Such is the clout of "60 Minutes" that even its bitter enemies have trouble turning down the chance to be on it. Mike Wallace charges into the lion's den for Sunday night's season premiere and interviews the masterminds behind Sen. Jesse Helms, who figureheaded a drive to take over that wicked old CBS and become "Dan Rather's boss" so as to set the country straight again.
What Wallace finds in Helms' attic constitutes one of the most bizarre, do-we-laugh-or-cry? reports in the history of the most powerful TV series ever.
Meanwhile, CBS sources confirmed yesterday that Atlanta businessman and mouth-about-town Ted Turner, who also failed in a CBS takeover attempt, has agreed to give "60 Minutes" his first broadcast interview upon completion of taking over MGM, which came cheaper.
On Sunday's premiere, airing at 7 p.m. on Channel 9, Wallace and producer George Crile (returning to the air for the first time since "The Uncounted Enemy: A Vietnam Conspiracy" and the subsequent suit brought by Gen. William C. Westmoreland) traveled to Raleigh, N.C., to discover the real kingpin behind the various Helms endeavors. The idea of Jesse Helms having a brain trust does sound like a contradiction in terms. But Wallace comes across the oracle in a report that at times resembles a fantasy from the mind of Federico Fellini.

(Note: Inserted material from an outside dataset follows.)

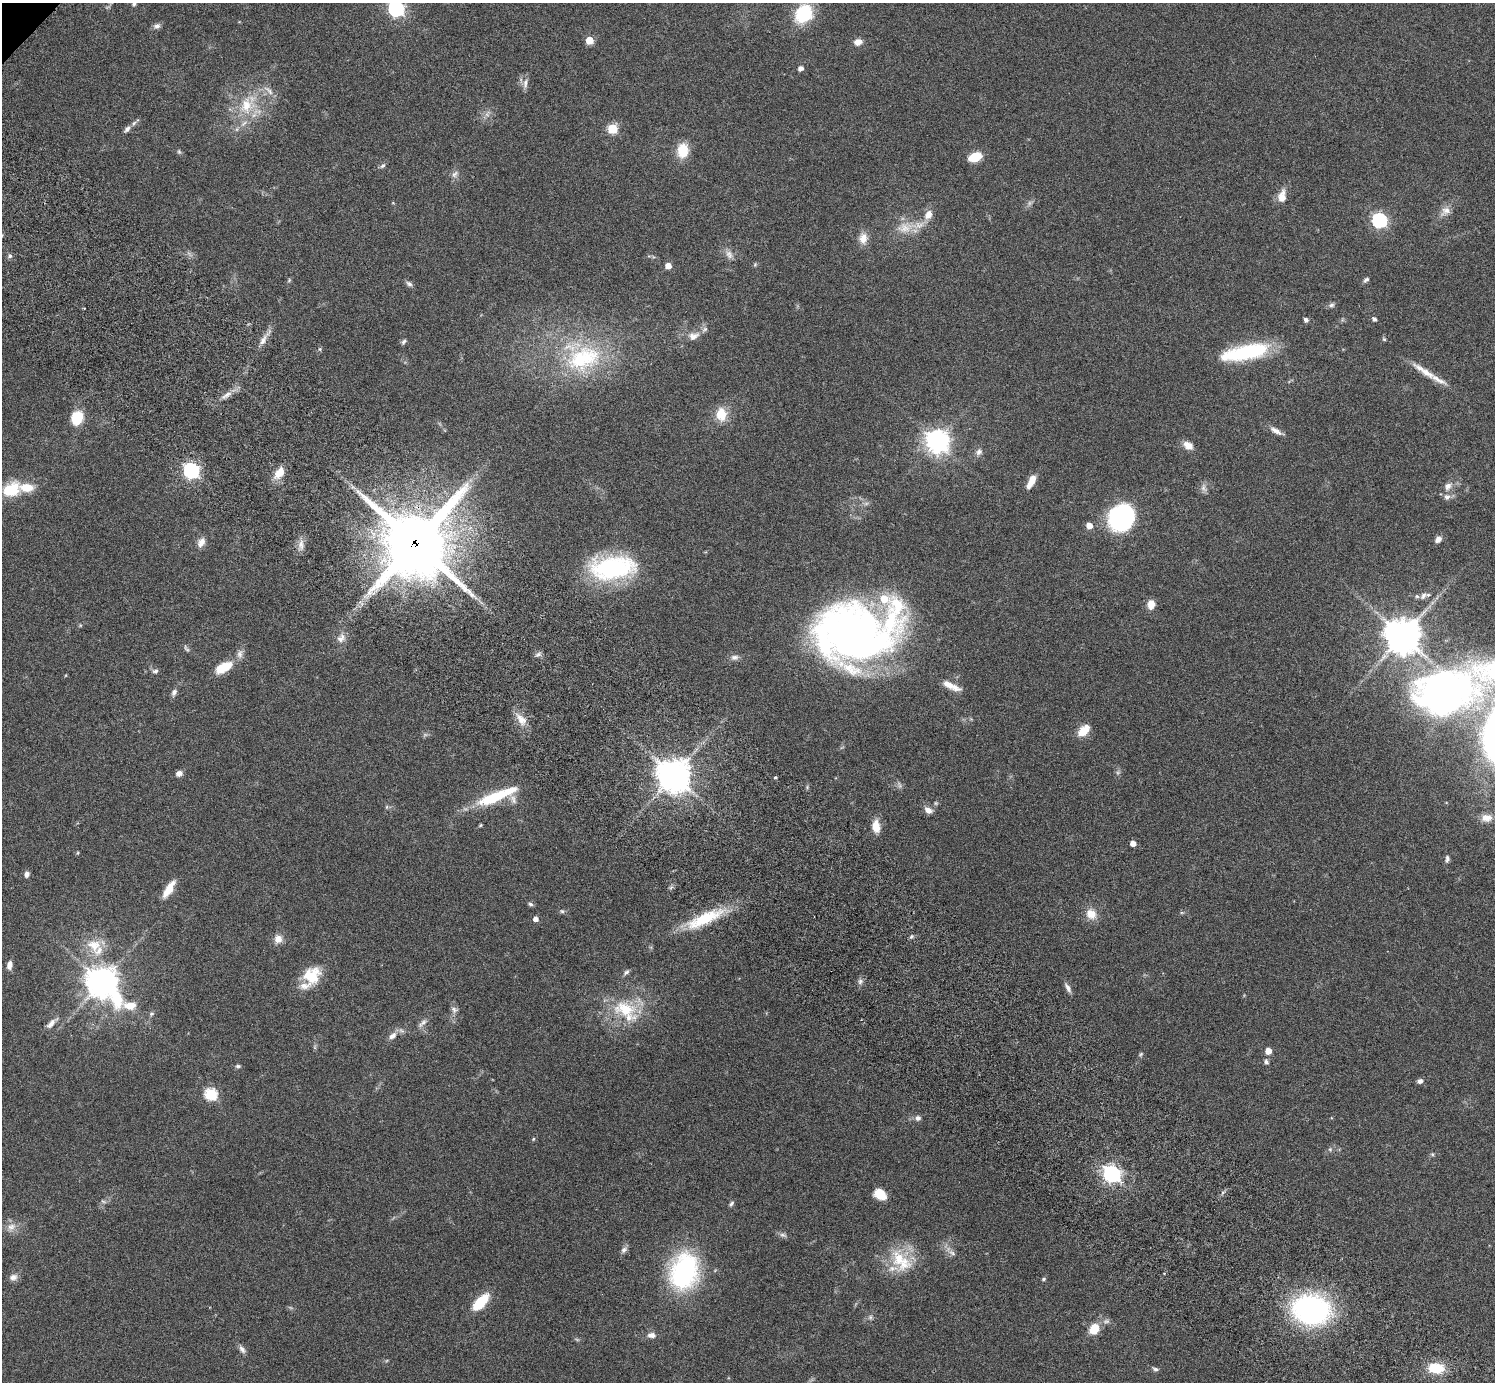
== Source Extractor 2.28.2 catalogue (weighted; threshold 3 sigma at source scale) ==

The guiding light, it seems, is a 26-year-old bedridden invalid named Bob Harris, whom muscular dystrophy has robbed of his strength and his voice. He speaks to his mother through a tube and a vibrating device, and lies in his bed watching tapes of "The CBS Evening News With Dan Rather" to check out the latest in fiendish communist conspiracies.

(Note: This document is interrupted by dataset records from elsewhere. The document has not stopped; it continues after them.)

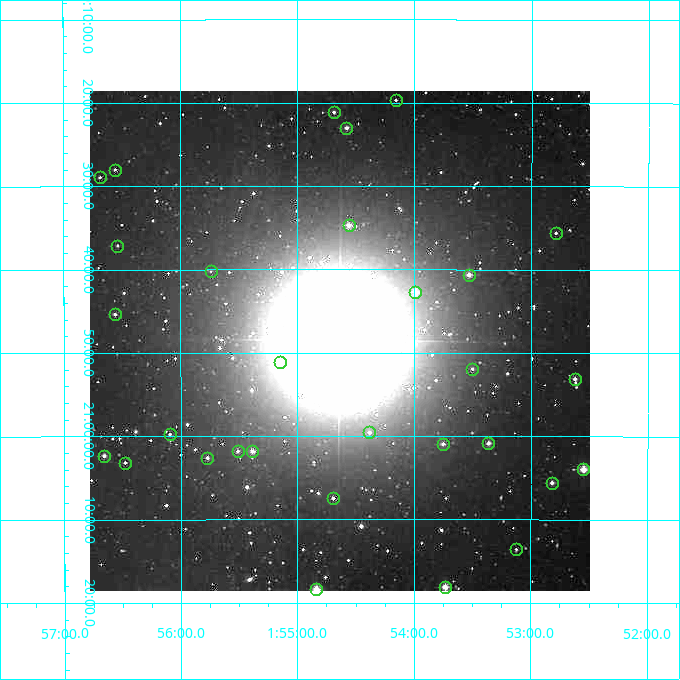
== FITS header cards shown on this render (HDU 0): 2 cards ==
NAXIS1  =                  500
NAXIS2  =                  500

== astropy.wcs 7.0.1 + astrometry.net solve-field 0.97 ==
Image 500 x 500 px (HDU 0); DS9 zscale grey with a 90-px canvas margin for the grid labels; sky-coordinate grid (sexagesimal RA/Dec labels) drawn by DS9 from the SOLVED WCS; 30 Tycho-2 reference stars matched to detected sources circled (green)
Header WCS: none
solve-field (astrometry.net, Tycho-2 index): SOLVED blind (the file carries no WCS)
Solved WCS: RA---TAN-SIP/DEC--TAN-SIP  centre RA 01:54:38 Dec +20:49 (28.66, +20.81 deg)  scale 7.2 arcsec/px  FOV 60.0' x 60.0'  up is +180 deg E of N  parity flipped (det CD > 0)
(file carries no celestial WCS; the grid is the blind solution)
Tycho-2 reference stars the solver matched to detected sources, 30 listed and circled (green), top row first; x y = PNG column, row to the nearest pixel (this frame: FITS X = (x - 90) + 1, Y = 500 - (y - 91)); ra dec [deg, ICRS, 3 dp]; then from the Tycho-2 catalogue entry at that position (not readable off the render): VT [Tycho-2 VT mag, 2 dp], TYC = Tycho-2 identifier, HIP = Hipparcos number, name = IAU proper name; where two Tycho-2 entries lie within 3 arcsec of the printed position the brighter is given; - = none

How will Helms and his peculiar crew square the "liberal bias" of CBS News with the fact that it is willing to present them and their case on the air with no apparent prejudice? Of course no apparent prejudice is needed, because the three Helms "Fairness in Media" flunkies who hang out at the National Congressional Club and swear by the pronouncements of Harris are all hapless self-parodies, their own worst defenders.
Wallace treats the whole thing with utmost seriousness, remaining patiently unaggressive.
"Our agenda is not only keeping the free enterprise system in place, but also the return of moral values in this country," says Tom Ellis, Congressional Club director.
"Why? What's happened to our moral values?" Wallace asks him.
"Well, I'd say that the television has taken over and is the main cause for our having a deterioration of moral values in this country," Ellis says. "They set the agenda."
When Wallace asks Harris why public opinion polls persist in showing that people do not find CBS liberally biased, he replies though his voice machine and his mother, "I don't think people are in a position to judge whether it's liberally biased . . . because no one on network news is going to admit that it is, or very few will."
Never mind the spinning; Lewis Carroll has to be laughing in his grave.
As the broadcast seems unlikely to prove a boon to Helms and his obsessive supporters, it's a bit of an impediment to passionate Helms-hating as well. It's hard not to feel sorry for those Helmsmen, sitting there in Raleigh amid their banners and their posters and scouring the airwaves for signs of seditious perversion by media bogeypersons. If "60 Minutes" wanted to load the dice, they would have begun this tiny bombshell of a report by saying, "This is a great country, despite the following evidence to the contrary."